* [SUPPLIED MATERIAL]

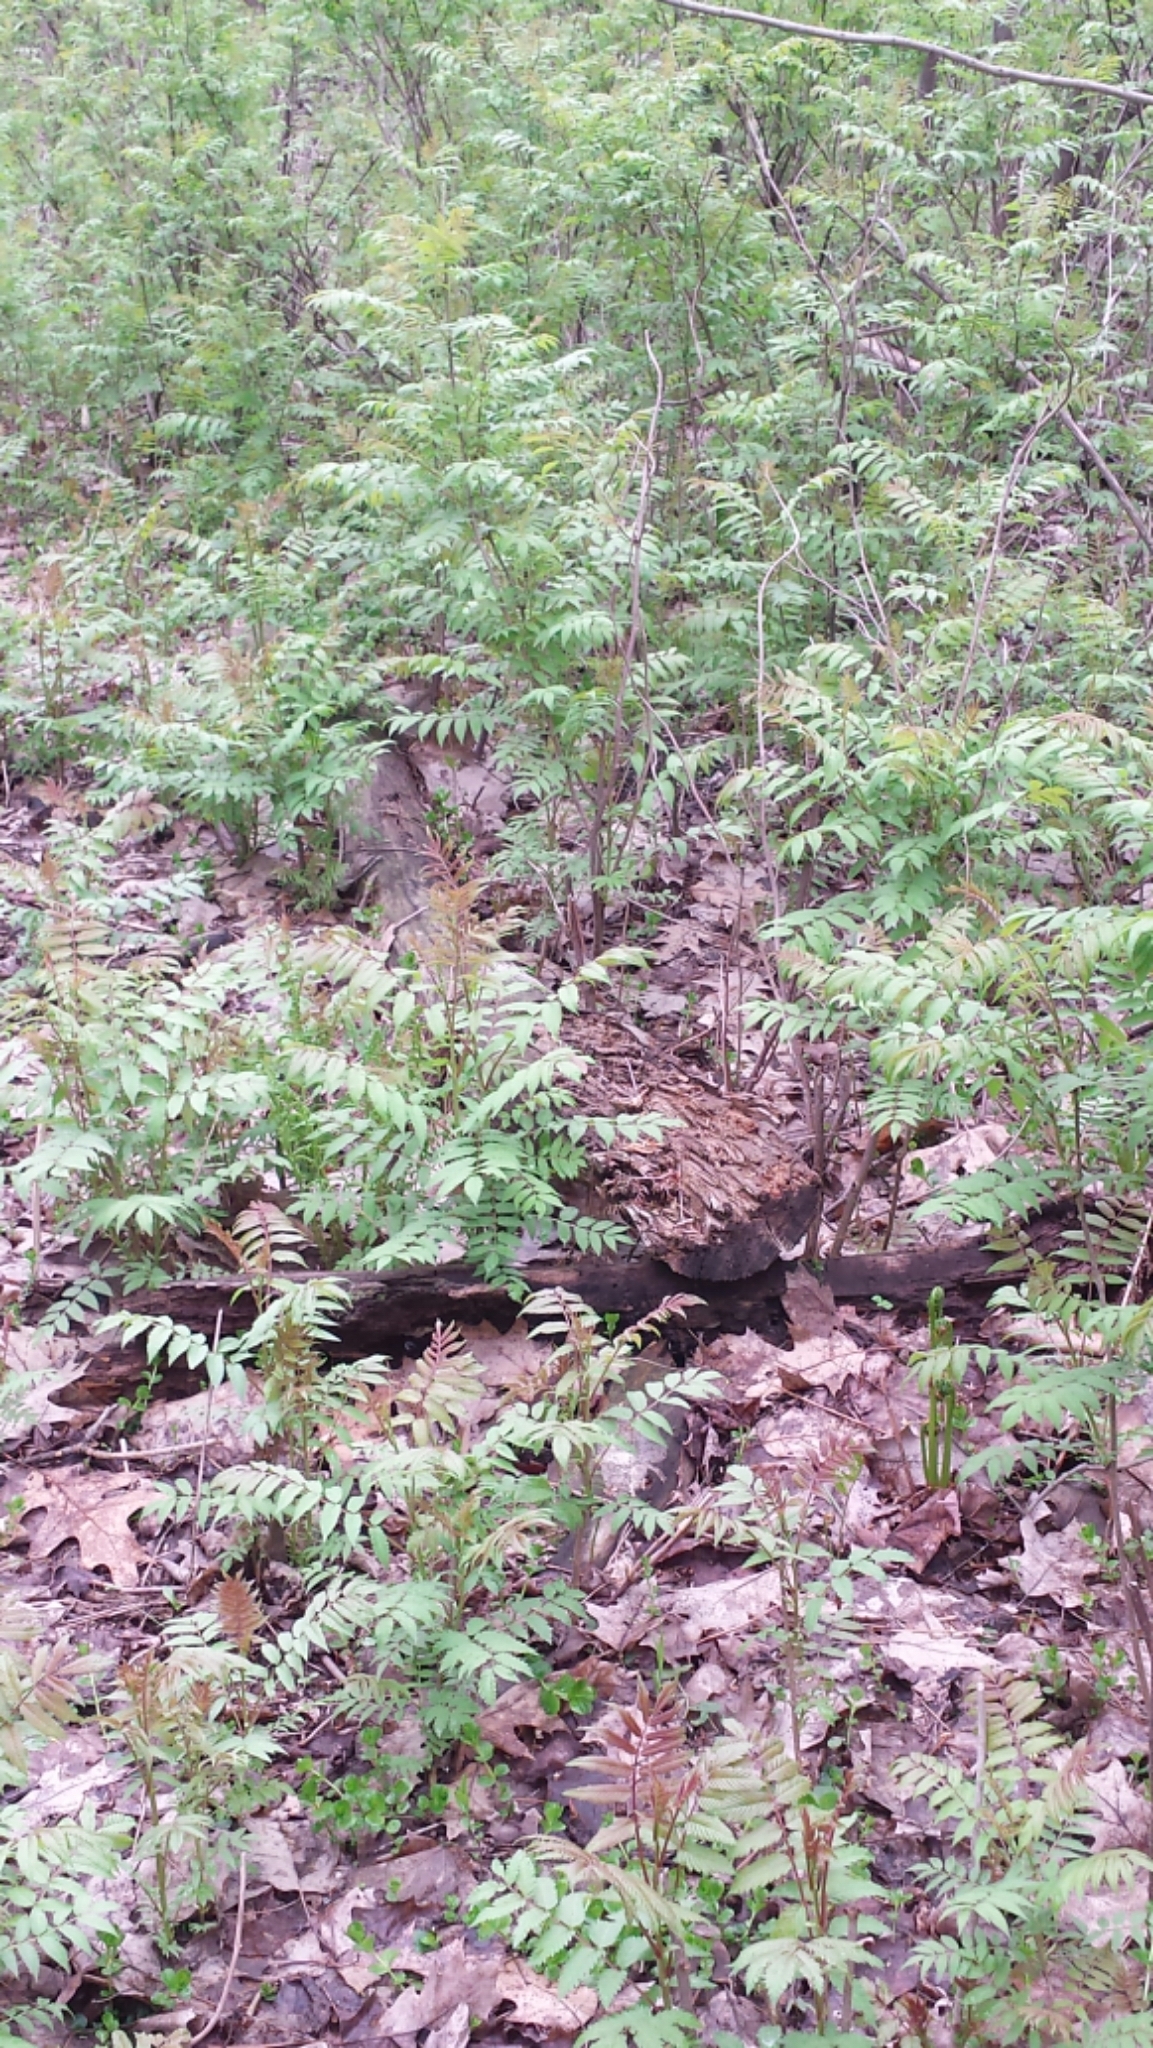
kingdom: Plantae
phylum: Tracheophyta
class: Magnoliopsida
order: Rosales
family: Rosaceae
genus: Sorbaria
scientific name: Sorbaria sorbifolia
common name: False spiraea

* [WORK INSTRUCTIONS] Render the entries above as a two-column CSV with the headers input and output, one row per entry, placing each value in a single quoted field with line breaks replaced by spaces. Omit the pictures.

* [TASK RESPONSE]
input,output
"kingdom:","Plantae"
"phylum:","Tracheophyta"
"class:","Magnoliopsida"
"order:","Rosales"
"family:","Rosaceae"
"genus:","Sorbaria"
"scientific name:","Sorbaria sorbifolia"
"common name:","False spiraea"